In der Vergangenheit wurde sehr gut gearbeitet, das zeigt der Gewinn des Nationencups. Im Weltcup wurde sehr vieles richtig gemacht. Es wurde eine sehr individuelle Betreuung lanciert und versucht, den Athleten die bestmögliche Infrastruktur zu bieten. Durch die Tatsache, dass die Athleten eher zahlreicher in die unteren Kader stossen und aufgrund der Gewissheit, dass es vorne stimmt, müssen wir nun auf der zweiten Stufe, sprich im Europacup, investieren. Dies haben wir massiv forciert. Wir haben nochmals stark ins Personal, in die Ressourcen sowie in die Anzahl und Grösse der Trainingsgruppen investiert. Entsprechend erwarten wir, dass wir für die kommende Saison und die nachfolgenden eine Plattform geschaffen haben, damit unsere Athletinnen und Athleten auf Stufe Europacup optimal vorbereitet sind – auf die Herausforderung Europacup, aber insbesondere auch auf die Herausforderung Weltcup.
Du hast nun deinen ersten Selektionsprozess als Alpin-Direktor hinter dir. Wie hast du im Hinblick auf die Selektionssitzungen geschlafen?
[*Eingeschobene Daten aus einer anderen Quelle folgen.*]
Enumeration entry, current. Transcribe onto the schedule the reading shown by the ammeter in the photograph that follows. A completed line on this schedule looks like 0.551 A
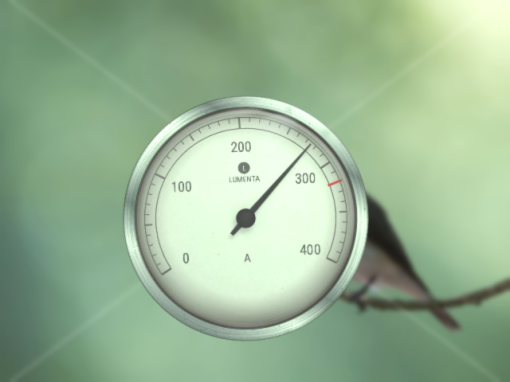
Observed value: 275 A
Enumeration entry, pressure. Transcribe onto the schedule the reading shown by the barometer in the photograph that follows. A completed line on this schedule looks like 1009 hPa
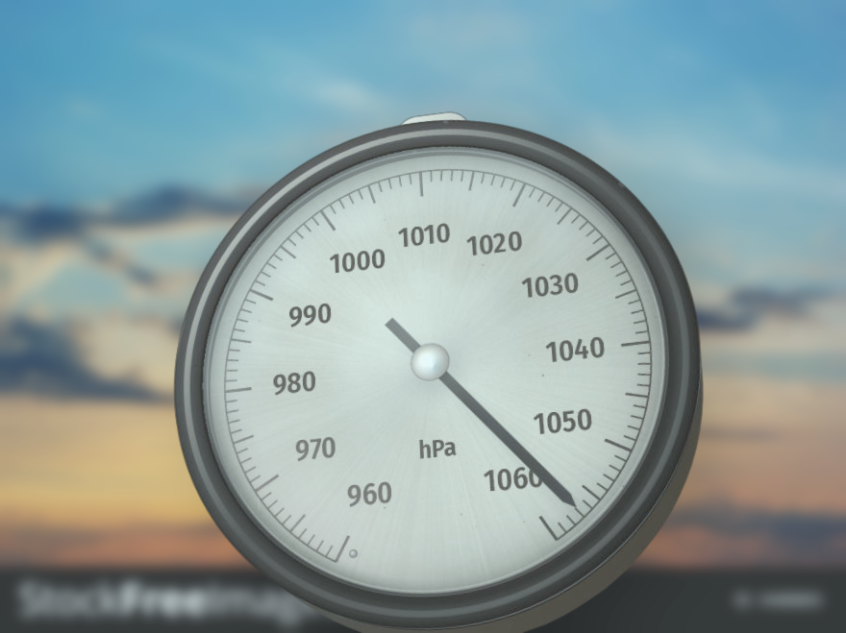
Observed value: 1057 hPa
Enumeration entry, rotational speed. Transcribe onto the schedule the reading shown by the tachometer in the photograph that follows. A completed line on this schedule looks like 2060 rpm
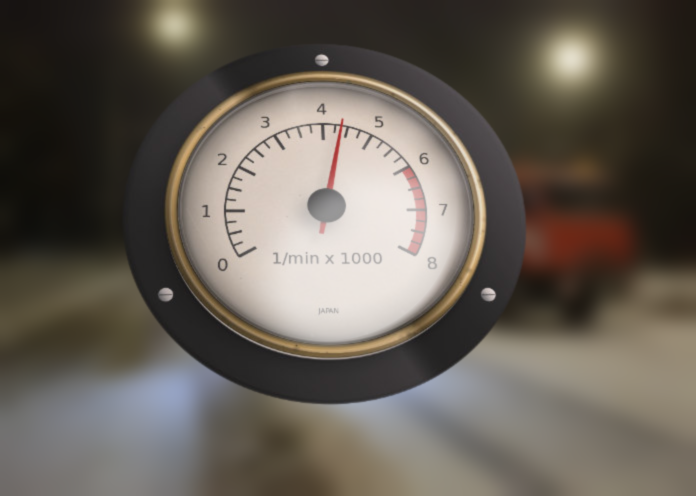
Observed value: 4375 rpm
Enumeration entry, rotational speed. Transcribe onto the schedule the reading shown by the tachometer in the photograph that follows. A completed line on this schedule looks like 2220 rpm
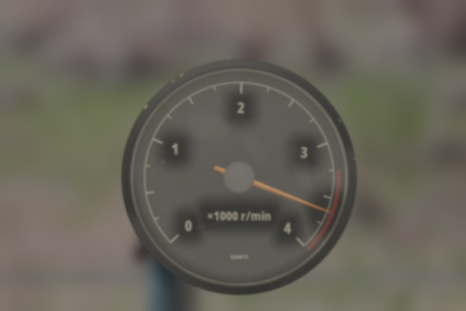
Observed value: 3625 rpm
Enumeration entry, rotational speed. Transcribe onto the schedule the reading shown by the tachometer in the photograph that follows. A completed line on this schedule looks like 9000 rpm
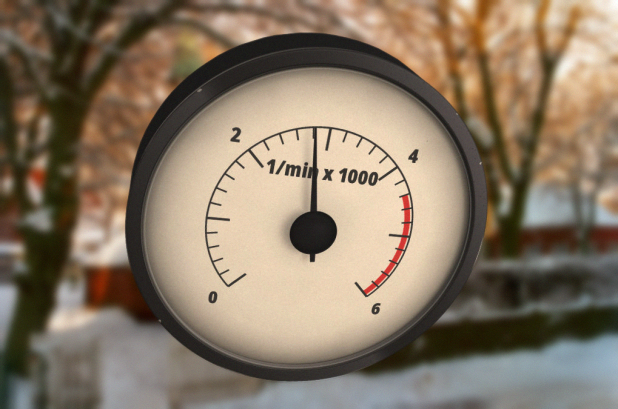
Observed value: 2800 rpm
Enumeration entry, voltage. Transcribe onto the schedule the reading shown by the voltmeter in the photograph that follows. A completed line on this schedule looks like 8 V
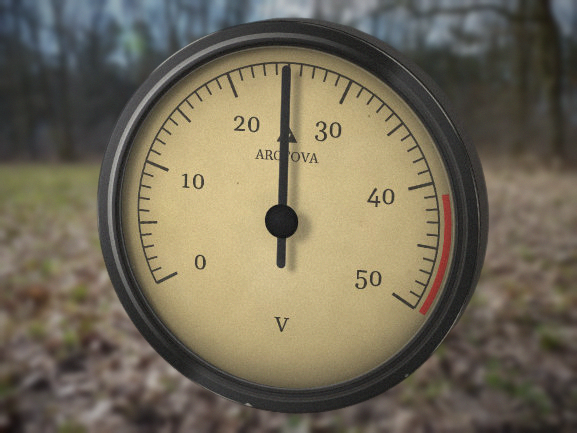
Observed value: 25 V
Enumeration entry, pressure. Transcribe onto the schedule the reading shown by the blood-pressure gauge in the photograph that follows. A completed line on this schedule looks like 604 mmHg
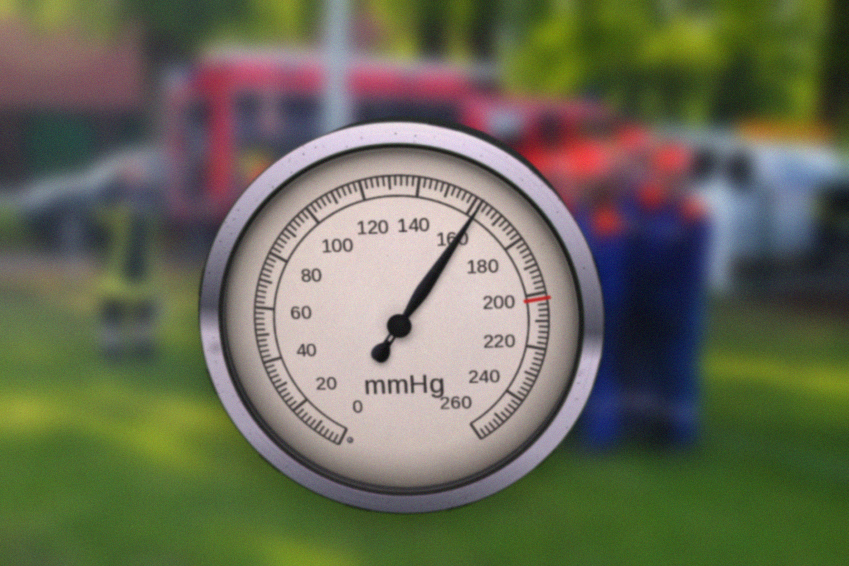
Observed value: 162 mmHg
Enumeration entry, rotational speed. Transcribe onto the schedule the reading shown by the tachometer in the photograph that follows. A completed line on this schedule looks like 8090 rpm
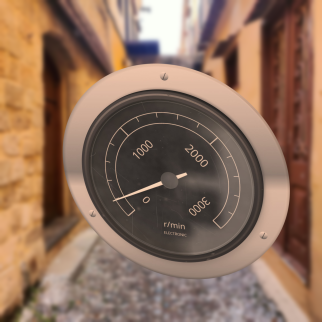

Gut, vieles war bereits klar. Wir haben im Vorfeld viele Meetings abgehalten, die zu diesen Zielen hingeführt haben. Wie erwähnt, läuft über die gesamte Saison hinweg bereits eine Liste inklusive Analyse mit. Es war ein stabiler, ruhiger und klarer Prozess. Es wäre ein schlechtes Zeichen, wenn Selektionen zu Aufruhr führen würden. Für den Athleten, für den Betreuer, für das ganze Umfeld ist wichtig, dass der Prozess berechenbar ist. Und das ist er bei uns. Von daher gibt es keine speziellen Vorkommnisse oder Entscheide.